While Reconstruction saw the ratification of the 14th and 15th Amendments, expanding the rights and suffrage of African Americans, it largely failed to chart a progressive course for race relations after the abolition of slavery and the rise of Jim Crow. It also struggled to manage the Southern resistance towards a Northern free-labor economy. However, these failures cannot obscure a number of accomplishments with long-term consequences for American life, among them the Civil Rights Act, the election of the first African American representatives to Congress, and the avoidance of renewed civil war. Reconstruction suffered from poor leadership and uncertainty of direction, but it also laid the groundwork for renewed struggles for racial equality during the civil rights movement.
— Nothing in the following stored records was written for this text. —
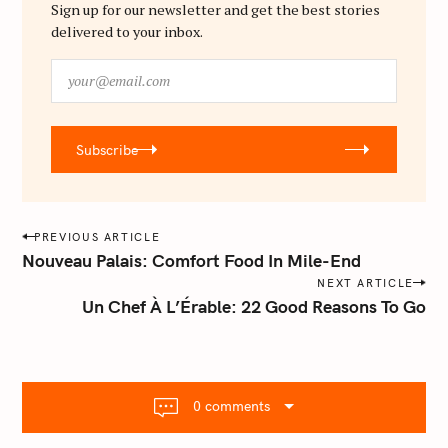
f
Sign up for our newsletter and get the best stories
delivered to your inbox.
o
r
y
:
o
u
r
Subscribe
@
e
m
a
P
PREVIOUS ARTICLE
i
o
Nouveau Palais: Comfort Food In Mile-End
l
s
NEXT ARTICLE
.
Un Chef À L’Érable: 22 Good Reasons To Go
t
c
o
n
m
a
v
0 comments
i
g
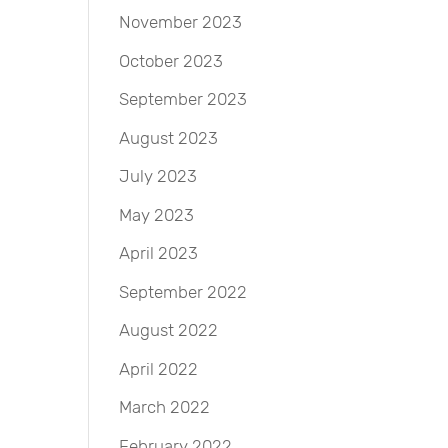
November 2023
October 2023
September 2023
August 2023
July 2023
May 2023
April 2023
September 2022
August 2022
April 2022
March 2022
February 2022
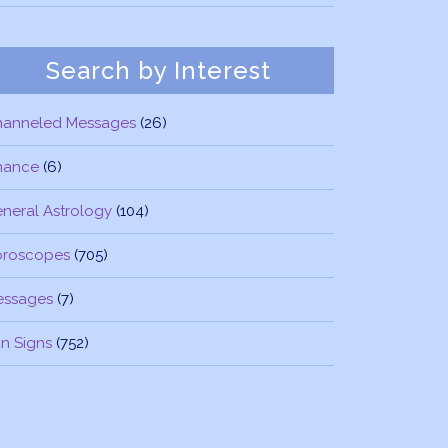
Search by Interest
hanneled Messages
(26)
nance
(6)
neral Astrology
(104)
oroscopes
(705)
essages
(7)
n Signs
(752)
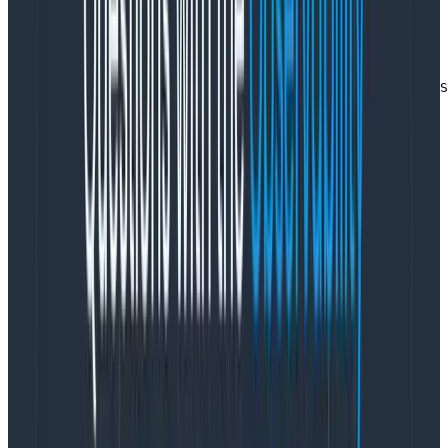
   json {

      source => "message"

      remove_field => [ "message" ]

   }

   date {

      match => [  "timestamp", "YYYY-MM-dd'T'HH:mm:ss.S
   }

}

output {

   elasticsearch {

      hosts => [ "elasticsearch:9200" ]

      index => "logs-%{+YYYY.MM.dd}"

   }

}
Copy to Clipboard
Compared to some Logstash configs, with mind-
bending grok filters, this is a breath of fresh air. Nice
and simple.
We’ll be receiving log entries via HTTP POSTs to port
5000.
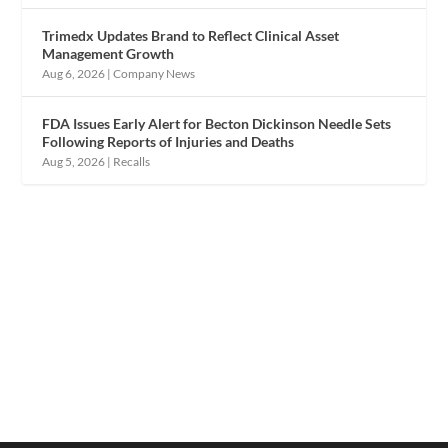
Trimedx Updates Brand to Reflect Clinical Asset
Management Growth
Aug 6, 2026
|
Company News
FDA Issues Early Alert for Becton Dickinson Needle Sets
Following Reports of Injuries and Deaths
Aug 5, 2026
|
Recalls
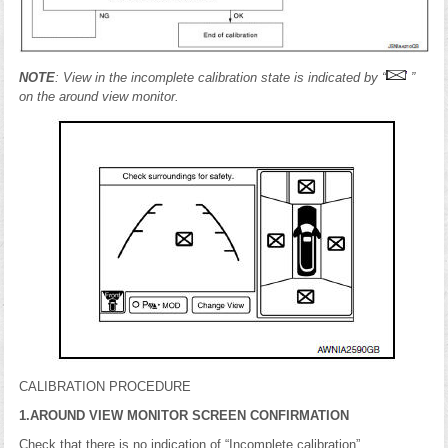
NOTE
: View in the incomplete calibration state is indicated by “
”
on the around view monitor.
CALIBRATION PROCEDURE
1.AROUND VIEW MONITOR SCREEN CONFIRMATION
Check that there is no indication of “Incomplete calibration”.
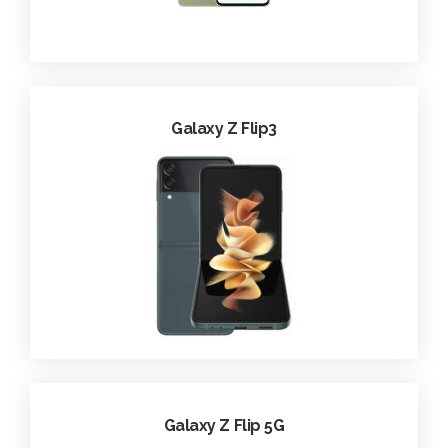
Galaxy Z Flip3
Galaxy Z Flip 5G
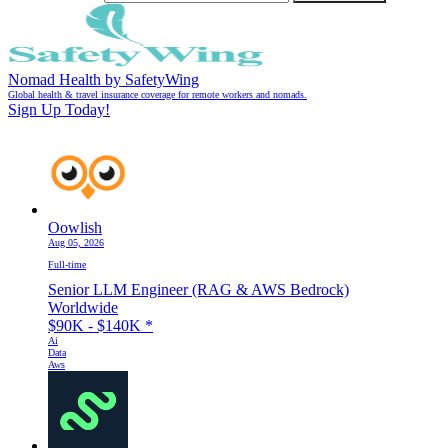
Nomad Health by SafetyWing
Global health & travel insurance coverage for remote workers and nomads.
Sign Up Today!
Oowlish
Aug 05, 2026
Full-time
Senior LLM Engineer (RAG & AWS Bedrock)
Worldwide
$90K - $140K
*
Ai
Data
Aws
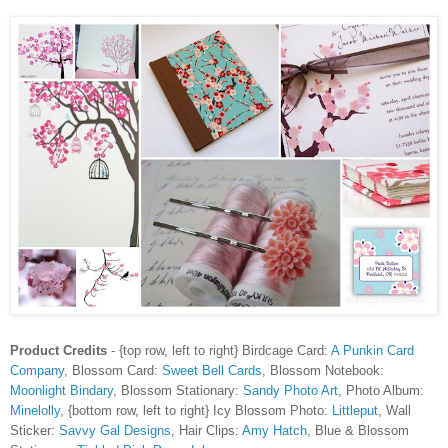
Product Credits
- {top row, left to right}
Birdcage Card:
A Punkin Card
Company
, Blossom Card:
Sweet Bell Cards
, Blossom Notebook:
Moonlight Bindary
, Blossom Stationary:
Sandy Photo Art
, Photo Album:
Minelolly
, {bottom row, left to right} Icy Blossom Photo:
Littleput
, Wall
Sticker:
Savvy Gal Designs
, Hair Clips:
Amy Hatch
, Blue & Blossom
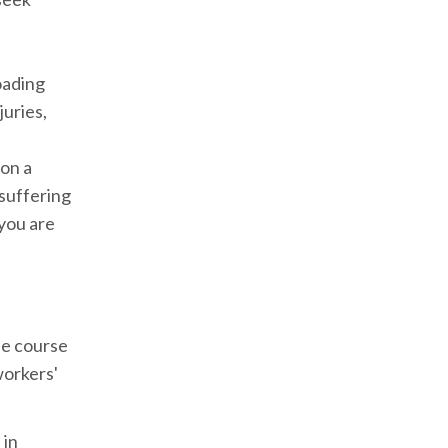
oading
juries,
 on a
 suffering
 you are
he course
workers'
 in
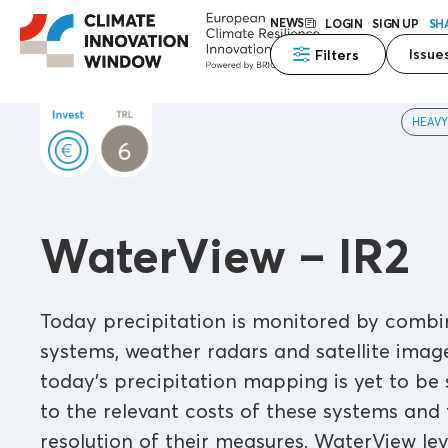
NEWS
LOGIN
SIGN UP
SH
Issue
Filters
HEAVY
WaterView – IR2
Today precipitation is monitored by combin
systems, weather radars and satellite image
today's precipitation mapping is yet to be 
to the relevant costs of these systems and
resolution of their measures. WaterView le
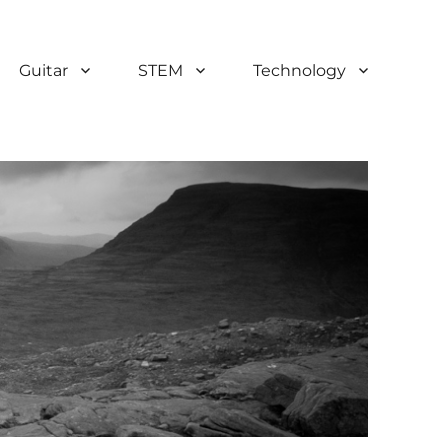
Guitar
STEM
Technology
In this concise history, award-winning historian Allen C. Guelzo delves into the constitutional, political, and social issues behind Reconstruction to provide a lucid and original account of a historical moment that left an indelible mark on the American social fabric.
PUBLISHERS WEEKLY
According to Civil War historian Guelzo's concise and lucidly written study, the 12-year period popularly known as Reconstruction is the "ugly duckling of American history," representing to many a tragically missed opportunity to establish racial equality. The project was innately challenging, he argues, raising difficult questions about the meaning of the Confederate states' secession from the Union and the position of formerly enslaved people in the postbellum United States. Guelzo emphasizes that "not everything that should have been gained was gained in Reconstruction, but not everything was lost, either." Following a chronological approach, he briefly sketches out the methods, including overt political resistance and the substitution of "freedman" for "slave" in state legal codes, by which white Southerners tried to subvert the federal government's attempts to restructure Southern society to empower its black and poor white inhabitants. He concurs with Ulysses S. Grant that Reconstruction's goals could only have been accomplished through a significantly longer military occupation of the South, but most Northerners felt this "was not in accordance with our institutions." This reluctance resulted in strict limitations on the opportunities available to African-Americans. Guelzo's short book is highly informative for readers seeking a better understanding of a short but tumultuous era that continues to influence race relations in the United States.